* [WORK INSTRUCTIONS]:
The data must be reproduced verbatim; images are to be omitted.

* [RECORDED INFORMATION]:
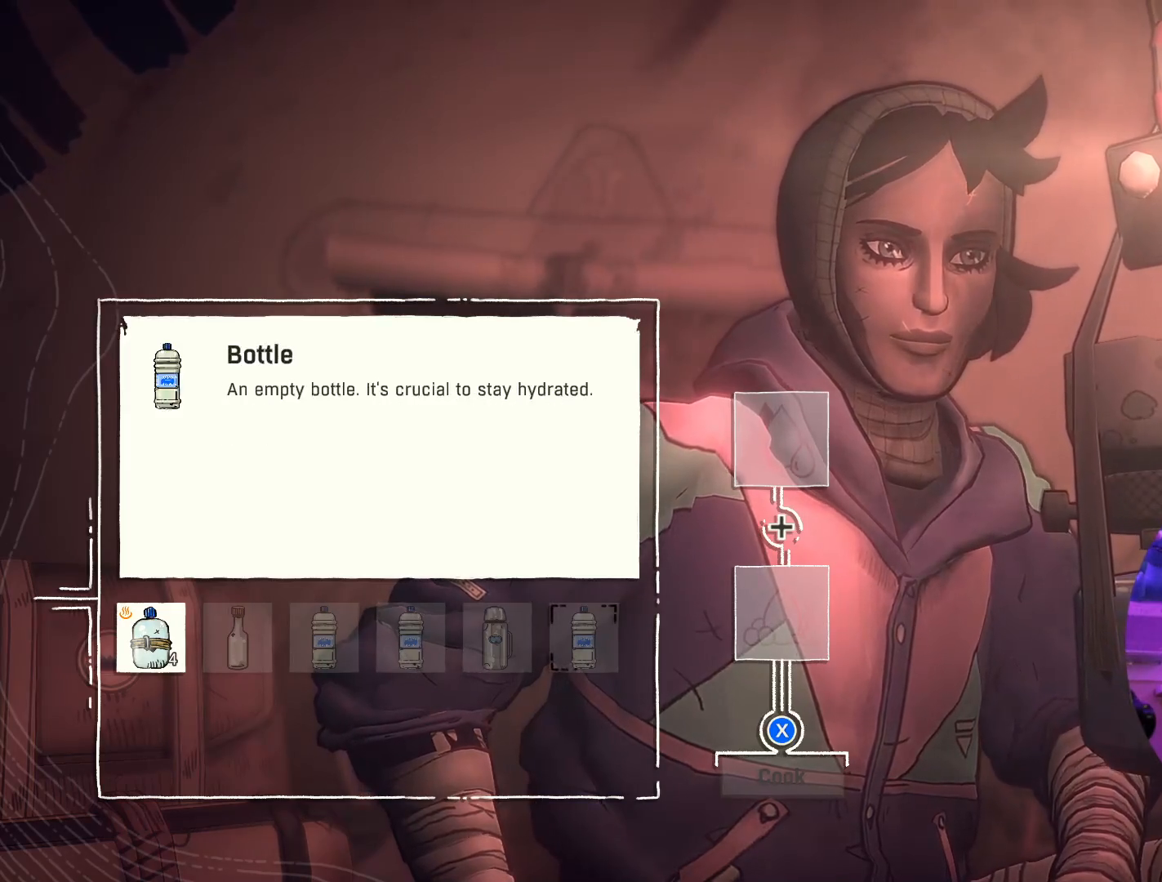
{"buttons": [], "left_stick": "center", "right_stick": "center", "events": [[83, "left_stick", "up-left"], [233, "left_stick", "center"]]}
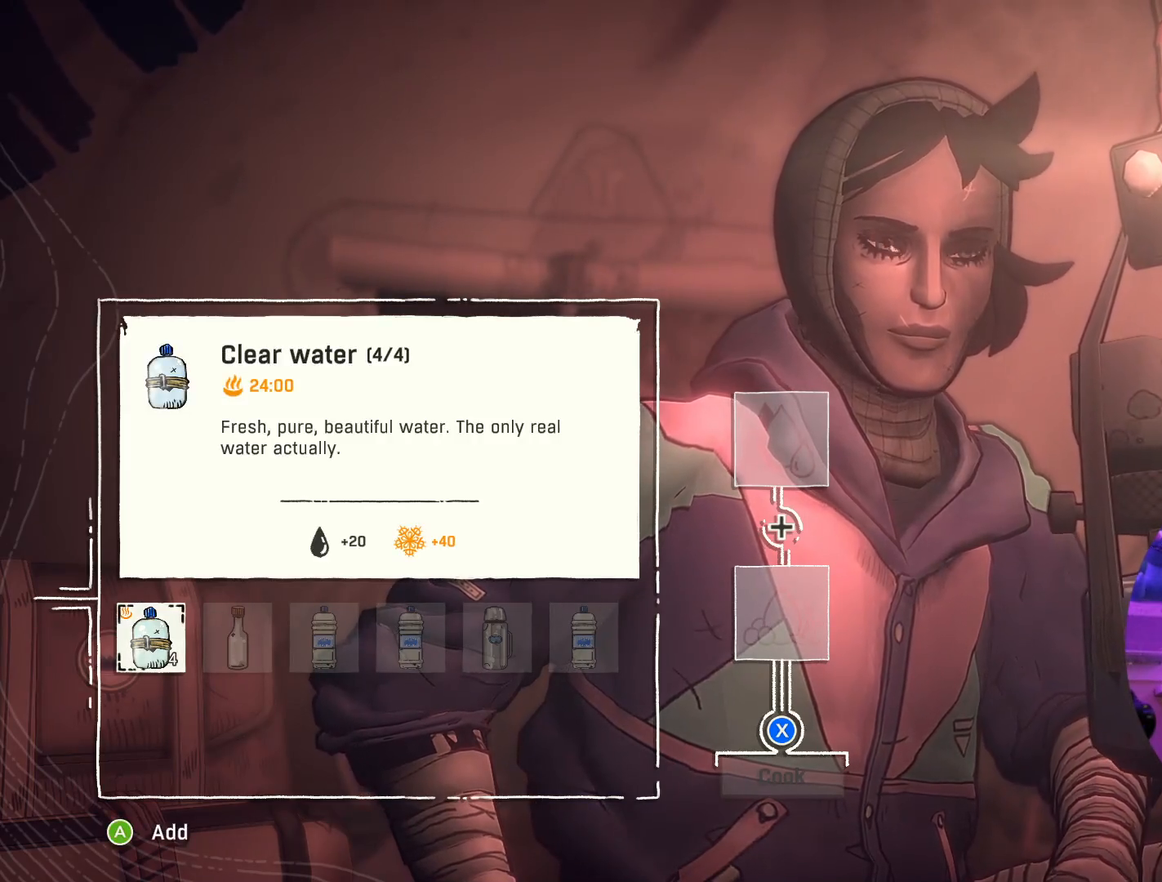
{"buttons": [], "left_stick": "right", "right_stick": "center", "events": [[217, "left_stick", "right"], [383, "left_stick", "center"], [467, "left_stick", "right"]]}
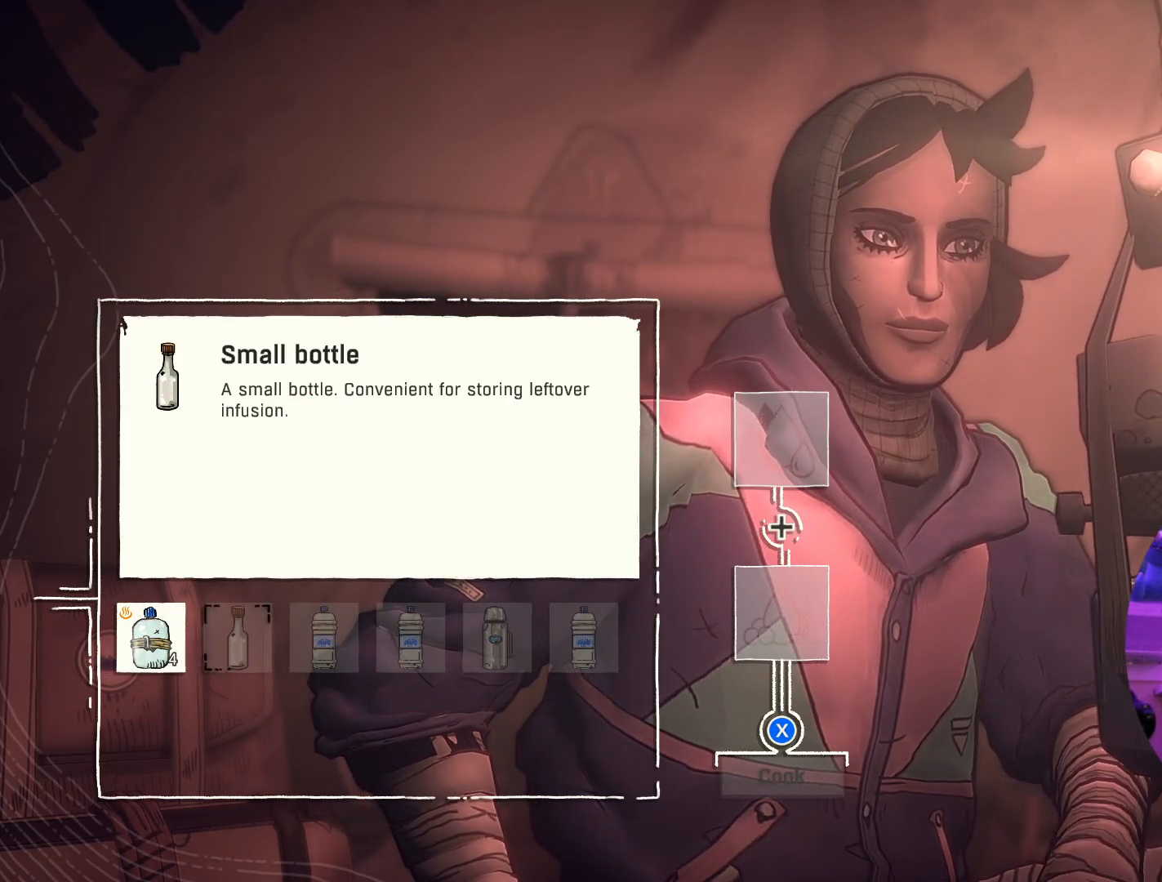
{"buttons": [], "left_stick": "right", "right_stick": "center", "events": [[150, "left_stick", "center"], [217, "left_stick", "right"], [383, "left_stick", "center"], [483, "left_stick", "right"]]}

* [ANSWER SECTION]:
{"buttons": [], "left_stick": "center", "right_stick": "center", "events": [[83, "left_stick", "up-left"], [233, "left_stick", "center"]]}
{"buttons": [], "left_stick": "right", "right_stick": "center", "events": [[217, "left_stick", "right"], [383, "left_stick", "center"], [467, "left_stick", "right"]]}
{"buttons": [], "left_stick": "right", "right_stick": "center", "events": [[150, "left_stick", "center"], [217, "left_stick", "right"], [383, "left_stick", "center"], [483, "left_stick", "right"]]}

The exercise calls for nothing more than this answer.